[Source document]:

======

The Life And Times.

Tuesday, 13 August 2013

It's alright for Oz snippet due out end of August !



Heading down to Gatwick Airport one sunny Tuesday afternoon in the middle of May was definitely not on my busy agenda six months before, come to think of it three months before, but my wish to see the “Land of plenty” kept pushing me until I decided the call needed to be answered. In that 3 short months I had planned out and scheduled my foray over to Sydney Australia (Manly to be precise) and set my course for the adventure of a lifetime. But first (and if you are me this is a BIG first) I had to fly over there via Dubai and then on to Kingsford Smith International. That may be a fun filled time for the majority of the population but for me with my intense dislike of heights it was a huge call, add that to my mechanical knowledge about anything from hydraulics to gas cookers and you see why every noise creak or groan from my aircraft was an imminent disaster about to happen.
Despite this minor issue, I sat in Departures drinking my coffee on the second tier of Gatwick’s many restaurants feeling up for the adventure. It was just bravado, but I was intent on going and if that was the case I had to fly. I waited the three long hours to board and duly walked the “gangplank” to the plane, it was far bigger than any plane I had been on before, to those of you who rely on such information to make your life complete it was a Boeing 777 and it had two wings, that was very comforting for me I can assure you. I sat in my seat opposite a young Indian woman who was part of a family of four, I must have looked very threatening because within seconds of them realising she would be sat next to me they dumped their young lad in that seat and moved across one, he must have been all of seven years old, I could almost hear their thought’s and I chuckled to myself, if I was unsafe for her to sit by why would the kid be any better off?  Anyway, we went through the drill of lifebelts and seat belts at which point I closed my eyes as I didn’t want to be reminded of crashing into the sea or falling out of the sky but thankfully we were soon taxiing down the runway and within a matter of seconds all the throttles let loose and we were airborne.

======

[Data extracts]:
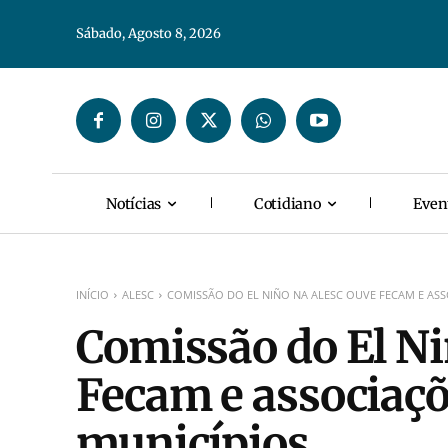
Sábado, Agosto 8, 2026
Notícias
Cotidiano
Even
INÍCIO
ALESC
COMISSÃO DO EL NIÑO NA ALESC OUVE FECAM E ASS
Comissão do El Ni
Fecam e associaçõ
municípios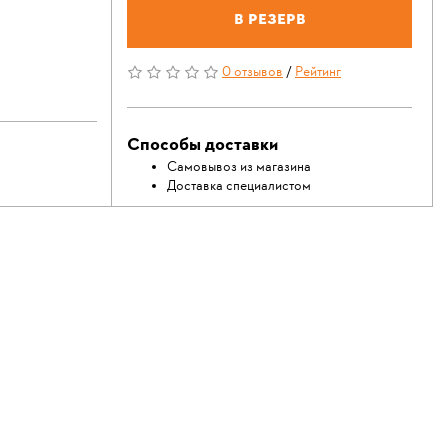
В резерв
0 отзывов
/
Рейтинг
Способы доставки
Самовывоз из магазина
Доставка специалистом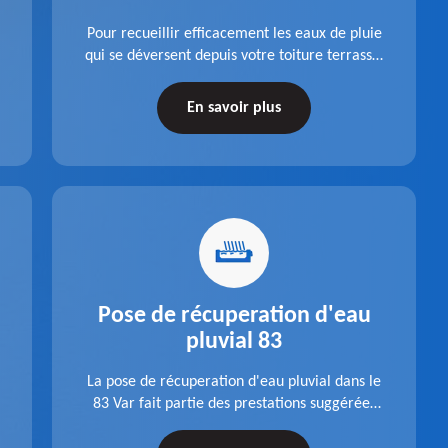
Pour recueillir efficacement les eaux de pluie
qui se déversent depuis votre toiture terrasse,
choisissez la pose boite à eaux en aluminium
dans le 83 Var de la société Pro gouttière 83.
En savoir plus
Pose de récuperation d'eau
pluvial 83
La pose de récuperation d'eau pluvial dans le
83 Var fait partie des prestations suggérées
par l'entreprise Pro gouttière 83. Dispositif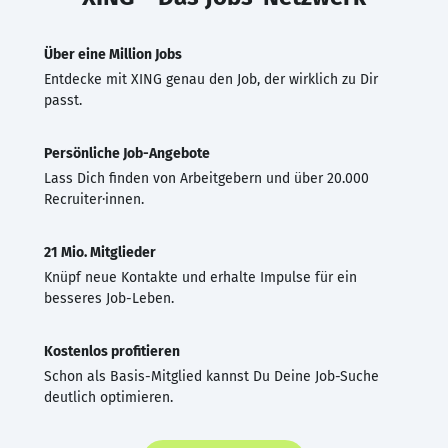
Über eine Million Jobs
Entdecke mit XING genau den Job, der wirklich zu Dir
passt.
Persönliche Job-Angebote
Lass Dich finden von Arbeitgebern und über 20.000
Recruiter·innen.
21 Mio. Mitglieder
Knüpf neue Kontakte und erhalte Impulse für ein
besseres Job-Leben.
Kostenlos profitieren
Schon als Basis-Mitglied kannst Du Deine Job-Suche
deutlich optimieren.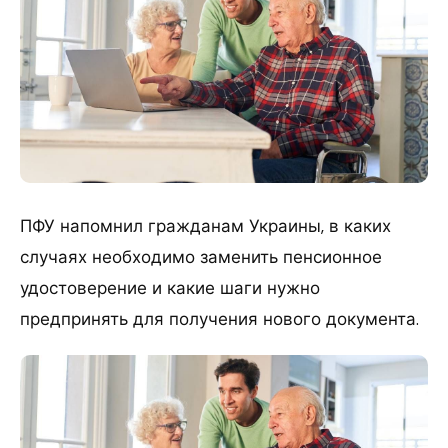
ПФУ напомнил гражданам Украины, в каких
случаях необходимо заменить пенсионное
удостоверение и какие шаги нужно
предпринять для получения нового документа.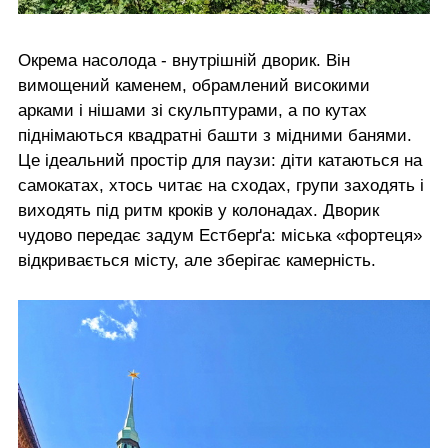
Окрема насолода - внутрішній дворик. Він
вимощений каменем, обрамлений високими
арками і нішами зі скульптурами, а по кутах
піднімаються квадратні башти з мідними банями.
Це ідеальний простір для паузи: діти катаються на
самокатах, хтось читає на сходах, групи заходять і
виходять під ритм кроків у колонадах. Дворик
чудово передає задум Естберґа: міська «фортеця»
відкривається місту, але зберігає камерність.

======

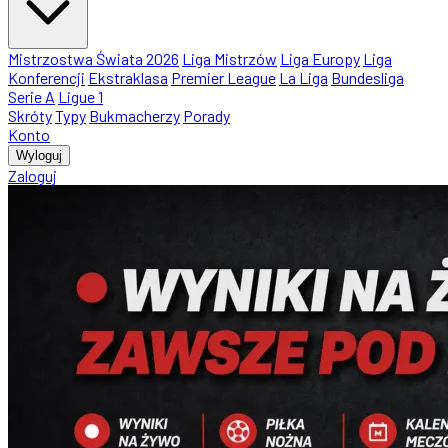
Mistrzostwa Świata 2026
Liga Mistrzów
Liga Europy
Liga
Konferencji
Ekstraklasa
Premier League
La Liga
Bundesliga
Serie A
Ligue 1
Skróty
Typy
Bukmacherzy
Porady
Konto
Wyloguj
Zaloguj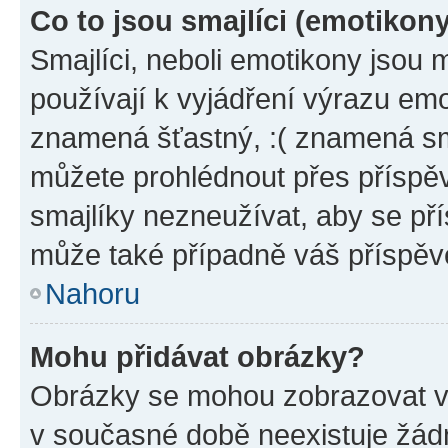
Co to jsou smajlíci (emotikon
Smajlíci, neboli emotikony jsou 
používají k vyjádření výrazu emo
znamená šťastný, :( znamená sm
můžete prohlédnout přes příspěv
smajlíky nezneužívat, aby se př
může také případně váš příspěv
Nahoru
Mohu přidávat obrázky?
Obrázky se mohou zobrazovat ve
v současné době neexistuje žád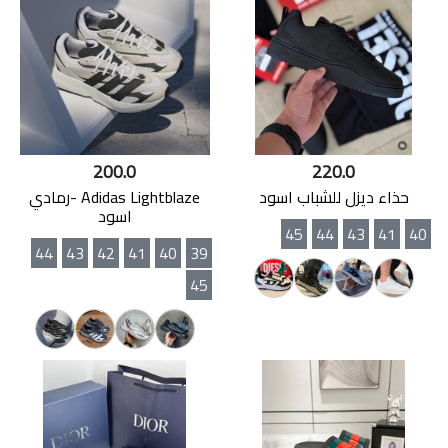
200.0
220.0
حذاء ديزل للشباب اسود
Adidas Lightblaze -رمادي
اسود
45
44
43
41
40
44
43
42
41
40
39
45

======

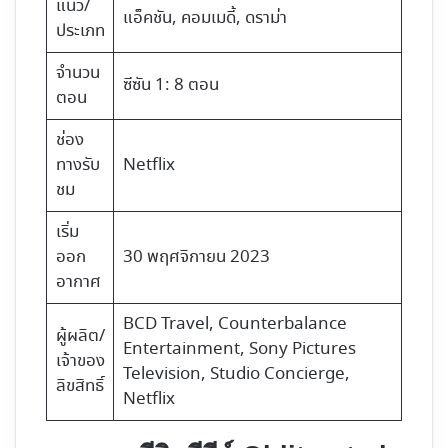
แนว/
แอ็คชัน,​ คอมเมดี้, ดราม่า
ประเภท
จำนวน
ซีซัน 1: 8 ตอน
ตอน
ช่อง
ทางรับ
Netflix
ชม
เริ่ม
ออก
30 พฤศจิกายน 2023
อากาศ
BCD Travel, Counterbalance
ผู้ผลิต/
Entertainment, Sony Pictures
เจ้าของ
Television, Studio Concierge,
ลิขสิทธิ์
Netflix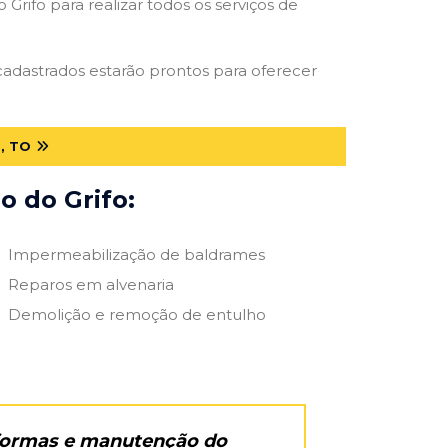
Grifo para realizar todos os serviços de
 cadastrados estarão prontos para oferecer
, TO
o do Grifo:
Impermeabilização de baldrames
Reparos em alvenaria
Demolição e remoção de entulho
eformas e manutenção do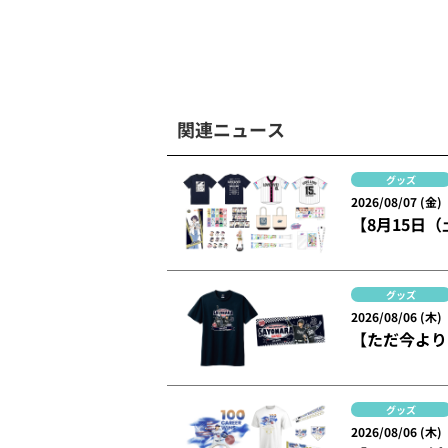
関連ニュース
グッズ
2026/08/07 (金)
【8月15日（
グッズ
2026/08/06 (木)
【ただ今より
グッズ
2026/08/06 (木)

======

[Task statement]: Quote the passage of the blog post about the journey to Sydney starting with "Heading down to" and going on through "about to happen.", word for word.

[Task answer]:
Heading down to Gatwick Airport one sunny Tuesday afternoon in the middle of May was definitely not on my busy agenda six months before, come to think of it three months before, but my wish to see the “Land of plenty” kept pushing me until I decided the call needed to be answered. In that 3 short months I had planned out and scheduled my foray over to Sydney Australia (Manly to be precise) and set my course for the adventure of a lifetime. But first (and if you are me this is a BIG first) I had to fly over there via Dubai and then on to Kingsford Smith International. That may be a fun filled time for the majority of the population but for me with my intense dislike of heights it was a huge call, add that to my mechanical knowledge about anything from hydraulics to gas cookers and you see why every noise creak or groan from my aircraft was an imminent disaster about to happen.